In Numbers 15, in a strange chapter which reverts back to instructions about offerings, we read this:
14 For the generations to come, whenever a foreigner or anyone else living among you presents a food offering as an aroma pleasing to the Lord, they must do exactly as you do. 15 The community is to have the same rules for you and for the foreigner residing among you; this is a lasting ordinance for the generations to come. You and the foreigner shall be the same before the Lord: 16 The same laws and regulations will apply both to you and to the foreigner residing among you.’” (Numbers 15:14-16)
Now to us, living in these politically correct days, this may not seem like anything special. But think about it. God has chosen a people for himself, selected from all the peoples of the earth, to be his special ones, his Chosen People. They are accorded the incredible privilege of being the vehicle through which God intends to show his glory to the whole earth. They are to be the city on a hill, the shining example of what it means for a people to be in right relationship with the Creator, the Lord of the Universe. This is an incredible, exclusive privilege.
But what do we have here? “Oh, and if an alien (i.e. not one of the Chosen) happens to be living among you, his sacrifices will be assessed in exactly the same way as yours. All the rules and regulations will apply the same way.”
What? No visa? No Green Card? No lengthy application process or waiting list? He simply follows the same rules and his sacrifice is as acceptable to God as those of his Chosen people.
I find this astonishing, since it goes against a primal human instinct which is the protection of privilege for your own tribe. In almost all societies there is a clear delineation between those who are IN and those who are OUT, between those who belong, and those who do not, between the native born and the newcomers.
This is not unusual. A friend of mine who is a missionary in China tells me he is still considered an outsider, despite having lived and worked there for over 25 years. When we hear about an international tragedy, say, a tsunami that has killed thousands, we are more interested when we are told that Americans, or British are among the dead. As though an American life, or a British life is worth more than an Indonesian life. We think this way because we care about OUR tribe, and not so much about others.

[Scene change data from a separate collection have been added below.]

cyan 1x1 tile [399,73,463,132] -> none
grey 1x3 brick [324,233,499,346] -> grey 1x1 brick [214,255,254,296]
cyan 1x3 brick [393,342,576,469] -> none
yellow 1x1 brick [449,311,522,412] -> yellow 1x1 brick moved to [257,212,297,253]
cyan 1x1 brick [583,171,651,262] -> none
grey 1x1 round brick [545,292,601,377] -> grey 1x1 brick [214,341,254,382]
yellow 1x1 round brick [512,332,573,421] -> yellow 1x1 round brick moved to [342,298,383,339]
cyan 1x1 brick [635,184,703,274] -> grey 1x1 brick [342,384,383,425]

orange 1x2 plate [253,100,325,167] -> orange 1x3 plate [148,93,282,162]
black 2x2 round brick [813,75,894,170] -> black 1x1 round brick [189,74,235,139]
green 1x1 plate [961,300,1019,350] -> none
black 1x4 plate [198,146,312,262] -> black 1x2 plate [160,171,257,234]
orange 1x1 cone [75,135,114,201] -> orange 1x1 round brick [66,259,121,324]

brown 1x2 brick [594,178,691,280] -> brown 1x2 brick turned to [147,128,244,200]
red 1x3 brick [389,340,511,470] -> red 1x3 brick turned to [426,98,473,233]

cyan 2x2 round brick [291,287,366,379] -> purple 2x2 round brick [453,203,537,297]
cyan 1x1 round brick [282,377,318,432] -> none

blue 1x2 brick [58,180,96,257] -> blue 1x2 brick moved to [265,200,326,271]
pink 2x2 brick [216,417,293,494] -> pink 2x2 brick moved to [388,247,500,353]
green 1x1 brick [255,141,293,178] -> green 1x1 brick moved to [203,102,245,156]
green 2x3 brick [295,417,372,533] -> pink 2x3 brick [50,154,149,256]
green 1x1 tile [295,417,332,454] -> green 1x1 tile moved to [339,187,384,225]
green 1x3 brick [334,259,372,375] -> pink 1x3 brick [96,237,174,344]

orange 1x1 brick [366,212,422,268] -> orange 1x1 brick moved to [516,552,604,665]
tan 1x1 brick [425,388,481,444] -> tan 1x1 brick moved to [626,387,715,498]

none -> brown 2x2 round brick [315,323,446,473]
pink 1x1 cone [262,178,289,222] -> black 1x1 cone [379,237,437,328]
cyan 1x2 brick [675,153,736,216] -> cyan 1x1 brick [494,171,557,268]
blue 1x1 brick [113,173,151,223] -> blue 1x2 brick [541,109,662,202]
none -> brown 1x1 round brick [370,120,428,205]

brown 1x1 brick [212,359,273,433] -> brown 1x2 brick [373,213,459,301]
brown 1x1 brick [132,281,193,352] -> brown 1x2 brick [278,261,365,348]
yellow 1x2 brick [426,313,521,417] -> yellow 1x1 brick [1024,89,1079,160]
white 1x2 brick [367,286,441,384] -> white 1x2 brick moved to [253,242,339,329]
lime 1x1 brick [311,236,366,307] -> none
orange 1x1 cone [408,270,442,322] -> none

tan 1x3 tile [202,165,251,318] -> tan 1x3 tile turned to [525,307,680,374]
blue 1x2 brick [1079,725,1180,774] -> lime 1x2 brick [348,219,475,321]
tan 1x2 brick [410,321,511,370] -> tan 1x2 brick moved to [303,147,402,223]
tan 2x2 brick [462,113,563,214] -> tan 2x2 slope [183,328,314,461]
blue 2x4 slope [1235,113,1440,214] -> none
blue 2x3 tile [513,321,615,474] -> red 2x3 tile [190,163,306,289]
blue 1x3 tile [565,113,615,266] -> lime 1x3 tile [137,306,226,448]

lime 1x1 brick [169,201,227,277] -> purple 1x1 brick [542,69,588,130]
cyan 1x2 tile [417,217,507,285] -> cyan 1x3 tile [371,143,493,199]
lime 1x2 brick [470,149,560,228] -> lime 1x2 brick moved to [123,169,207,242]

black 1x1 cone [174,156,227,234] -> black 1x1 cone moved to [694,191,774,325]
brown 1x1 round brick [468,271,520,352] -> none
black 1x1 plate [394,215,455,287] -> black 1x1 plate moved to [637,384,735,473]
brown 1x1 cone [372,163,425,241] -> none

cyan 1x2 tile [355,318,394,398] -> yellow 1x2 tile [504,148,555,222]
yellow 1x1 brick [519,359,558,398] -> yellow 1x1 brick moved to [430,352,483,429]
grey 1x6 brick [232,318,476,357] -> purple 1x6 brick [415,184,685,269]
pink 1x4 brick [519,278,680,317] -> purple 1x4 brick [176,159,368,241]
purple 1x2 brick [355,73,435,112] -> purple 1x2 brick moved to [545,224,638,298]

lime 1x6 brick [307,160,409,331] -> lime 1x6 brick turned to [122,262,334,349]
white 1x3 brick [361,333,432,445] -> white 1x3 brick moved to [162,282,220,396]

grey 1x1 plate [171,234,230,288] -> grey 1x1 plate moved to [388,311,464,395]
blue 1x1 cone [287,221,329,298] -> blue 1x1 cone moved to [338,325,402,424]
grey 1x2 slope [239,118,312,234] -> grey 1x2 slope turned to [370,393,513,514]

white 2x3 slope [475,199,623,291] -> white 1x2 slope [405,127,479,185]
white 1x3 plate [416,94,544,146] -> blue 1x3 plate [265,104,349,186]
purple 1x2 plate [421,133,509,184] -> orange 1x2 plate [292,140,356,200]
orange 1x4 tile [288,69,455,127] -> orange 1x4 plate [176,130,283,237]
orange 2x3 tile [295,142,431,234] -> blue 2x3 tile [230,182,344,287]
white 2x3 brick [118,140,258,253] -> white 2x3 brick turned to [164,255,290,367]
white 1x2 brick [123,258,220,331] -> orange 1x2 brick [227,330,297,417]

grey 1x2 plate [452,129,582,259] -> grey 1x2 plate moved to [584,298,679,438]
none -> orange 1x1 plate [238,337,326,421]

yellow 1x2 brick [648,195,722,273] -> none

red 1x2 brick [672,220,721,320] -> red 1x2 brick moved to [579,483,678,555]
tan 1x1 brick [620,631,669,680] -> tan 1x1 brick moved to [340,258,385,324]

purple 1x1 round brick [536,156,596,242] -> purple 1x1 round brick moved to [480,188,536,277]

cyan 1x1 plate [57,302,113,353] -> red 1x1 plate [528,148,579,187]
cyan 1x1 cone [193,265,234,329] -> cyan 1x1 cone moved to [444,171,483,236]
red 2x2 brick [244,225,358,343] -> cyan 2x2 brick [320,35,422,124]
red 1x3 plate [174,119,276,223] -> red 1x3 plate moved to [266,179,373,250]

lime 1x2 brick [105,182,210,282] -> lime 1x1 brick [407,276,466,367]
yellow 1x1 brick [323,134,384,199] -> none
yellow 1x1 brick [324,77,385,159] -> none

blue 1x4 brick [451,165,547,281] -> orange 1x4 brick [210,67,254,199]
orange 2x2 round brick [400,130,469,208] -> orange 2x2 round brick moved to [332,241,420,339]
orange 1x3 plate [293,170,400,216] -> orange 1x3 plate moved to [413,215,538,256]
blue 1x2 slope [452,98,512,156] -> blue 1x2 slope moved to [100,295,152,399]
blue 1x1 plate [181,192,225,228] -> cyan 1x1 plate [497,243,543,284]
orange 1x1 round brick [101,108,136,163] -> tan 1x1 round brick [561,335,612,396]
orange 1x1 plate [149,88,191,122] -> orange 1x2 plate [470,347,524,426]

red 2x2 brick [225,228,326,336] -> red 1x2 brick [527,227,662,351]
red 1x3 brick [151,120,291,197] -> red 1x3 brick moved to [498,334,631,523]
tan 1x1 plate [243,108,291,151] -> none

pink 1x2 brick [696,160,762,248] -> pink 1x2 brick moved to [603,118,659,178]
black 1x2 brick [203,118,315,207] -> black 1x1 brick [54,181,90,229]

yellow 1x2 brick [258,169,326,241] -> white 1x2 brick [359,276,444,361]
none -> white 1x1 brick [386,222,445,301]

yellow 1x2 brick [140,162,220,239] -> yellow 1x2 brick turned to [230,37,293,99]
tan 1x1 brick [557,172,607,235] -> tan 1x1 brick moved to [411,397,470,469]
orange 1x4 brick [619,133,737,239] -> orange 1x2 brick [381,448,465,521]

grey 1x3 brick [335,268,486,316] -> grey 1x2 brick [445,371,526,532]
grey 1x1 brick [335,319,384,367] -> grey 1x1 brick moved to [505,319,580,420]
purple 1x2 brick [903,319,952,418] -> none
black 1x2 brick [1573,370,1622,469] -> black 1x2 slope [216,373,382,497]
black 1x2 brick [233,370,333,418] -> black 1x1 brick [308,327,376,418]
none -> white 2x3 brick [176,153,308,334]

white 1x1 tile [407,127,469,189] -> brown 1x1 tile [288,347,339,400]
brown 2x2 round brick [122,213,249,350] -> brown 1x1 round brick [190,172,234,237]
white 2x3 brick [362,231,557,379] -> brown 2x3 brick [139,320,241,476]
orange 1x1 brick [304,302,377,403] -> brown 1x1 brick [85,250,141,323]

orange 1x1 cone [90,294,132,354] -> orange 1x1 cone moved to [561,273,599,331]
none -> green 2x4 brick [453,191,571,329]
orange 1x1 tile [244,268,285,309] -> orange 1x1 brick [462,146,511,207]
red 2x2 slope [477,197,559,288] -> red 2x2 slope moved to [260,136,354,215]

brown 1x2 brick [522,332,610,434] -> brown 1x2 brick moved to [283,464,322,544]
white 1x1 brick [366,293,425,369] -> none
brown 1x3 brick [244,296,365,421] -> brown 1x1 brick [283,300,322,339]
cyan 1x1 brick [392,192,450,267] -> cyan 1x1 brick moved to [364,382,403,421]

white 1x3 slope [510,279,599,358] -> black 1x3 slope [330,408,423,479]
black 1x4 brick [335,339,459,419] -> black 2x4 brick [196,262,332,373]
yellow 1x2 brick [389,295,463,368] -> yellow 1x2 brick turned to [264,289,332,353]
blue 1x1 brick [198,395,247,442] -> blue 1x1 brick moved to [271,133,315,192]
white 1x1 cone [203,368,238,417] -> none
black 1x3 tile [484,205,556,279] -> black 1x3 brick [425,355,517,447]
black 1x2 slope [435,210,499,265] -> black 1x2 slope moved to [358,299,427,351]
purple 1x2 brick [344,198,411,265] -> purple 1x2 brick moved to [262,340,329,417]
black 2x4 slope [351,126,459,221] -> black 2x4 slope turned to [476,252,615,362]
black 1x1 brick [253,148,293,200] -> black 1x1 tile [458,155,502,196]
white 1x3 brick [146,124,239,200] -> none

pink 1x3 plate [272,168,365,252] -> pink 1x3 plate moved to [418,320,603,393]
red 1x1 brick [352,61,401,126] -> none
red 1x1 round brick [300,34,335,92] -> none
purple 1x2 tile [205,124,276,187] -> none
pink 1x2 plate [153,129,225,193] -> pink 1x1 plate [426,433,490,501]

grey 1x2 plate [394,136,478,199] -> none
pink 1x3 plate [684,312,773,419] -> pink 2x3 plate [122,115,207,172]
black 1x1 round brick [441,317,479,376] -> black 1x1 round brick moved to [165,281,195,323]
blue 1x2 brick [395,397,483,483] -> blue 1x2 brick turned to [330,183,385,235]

Yet here, in the midst of commands to the exclusive chosen people of God, is an allowance, one might even say, an invitation to become part of the religious life of the community. This is a partial fulfillment of the promise to Abraham that through him all peoples on Earth (not just his tribe or his people) would be blessed.
Despite the fact that the covenant relationship was at first exclusive, we cannot deny that the gospel is radically Inclusive. In the eyes of God, there are not outsiders, none who should not be invited. All are welcome. No one is excluded.
So let’s make this personal for a moment. When people interact with us, do they sense the invitation, or do they sense that they are an unwelcome outsider? When they enter our church, are they included or made to feel that they do not belong, that they are not part of the IN-crowd?
The gospel means treating no man as stranger, no man as alien. Each person we meet is a potential brother or sister in Christ that we might just spend eternity with. In the eyes of God, there are no ordinary people.
To quote C.S. Lewis:
“It is a serious thing,” says Lewis, “to live in a society of possible gods and goddesses, to remember that the dullest and most uninteresting person you talk to may one day be a creature which, if you saw it now, you would be strongly tempted to worship, or else a horror and a corruption such as you now meet, if at all, only in a nightmare. All day long we are, in some degree, helping each other to one or other of these destinations. It is in the light of these overwhelming possibilities, it is with the awe and the circumspection proper to them, that we should conduct all our dealings with one another, all friendships, all loves, all play, all politics. There are no ‘ordinary’ people. You have never talked to a mere mortal.”
Our mission surely is to turn aliens into brothers and sisters, to value every human as God does, to make the invitation explicit and invite no one to remain on the outside.